Purchases of global securities under the DTC system must be made by or through direct participants, which will receive a credit for the global securities on DTC’s records. The ownership interest of each actual purchaser of each security (“Beneficial Owner”) is in turn to be recorded on the direct and indirect participants’ records. Beneficial Owners will not receive written confirmation from DTC of their purchase, but Beneficial Owners are expected to receive written confirmations providing details of the transaction, as well as periodic statements of their holdings, from the direct participant or indirect participant through which the Beneficial Owner entered into the transaction.
The information in this section concerning DTC and DTC’s book-entry system has been obtained from sources that NEE Capital and NEE believe to be reliable, but neither NEE Capital or NEE takes any responsibility for the accuracy of this information.

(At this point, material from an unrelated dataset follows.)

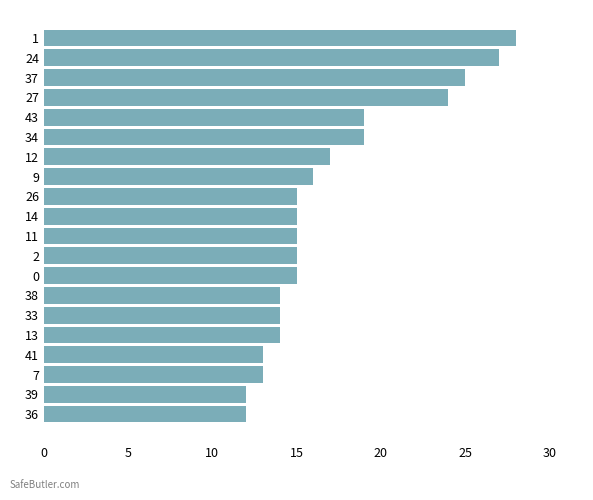

What is the ratio of the value at 1 to the value at 14?

1.9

Agreement by Holders of Certain Tax Treatment. Each holder of the Junior Subordinated Debentures will, by accepting the Junior Subordinated Debentures or a beneficial interest therein, be deemed to have agreed that the holder intends that the Junior Subordinated Debentures constitute indebtedness and will treat the Junior Subordinated Debentures as indebtedness for all United States federal, state and local tax purposes.

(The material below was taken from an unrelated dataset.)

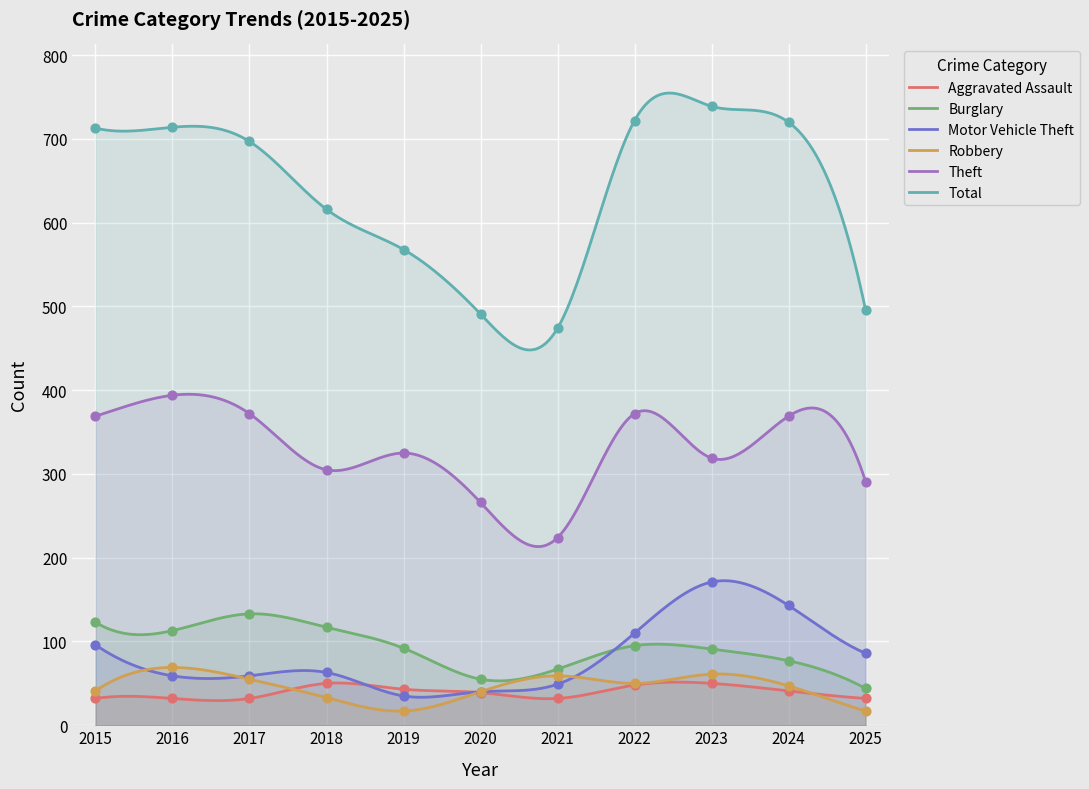

Which series reaches the maximum Y coordinate?

Total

IV.     INFORMATION CONCERNING THE TRUSTEE
NEE and its subsidiaries, including NEE Capital, and various of their affiliates maintain various banking and trust relationships with The Bank of New York Mellon and its affiliates. The Bank of New York Mellon acts as (i) indenture trustee, security registrar and paying agent under the indenture described under “Description of the NEE Capital Debentures” above, (ii) guarantee trustee under the guarantee agreement described under “Description of NEE Guarantee” above, (iii) purchase contract agent under the purchase contract agreements described under “Description of Description of Equity Units” above and (iv) Junior Subordinated Indenture Trustee, security registrar and paying agent under the Junior Subordinated Indenture described under “Description of the NEE Capital Junior Subordinated Debentures and NEE Junior Subordinated Guarantee” above.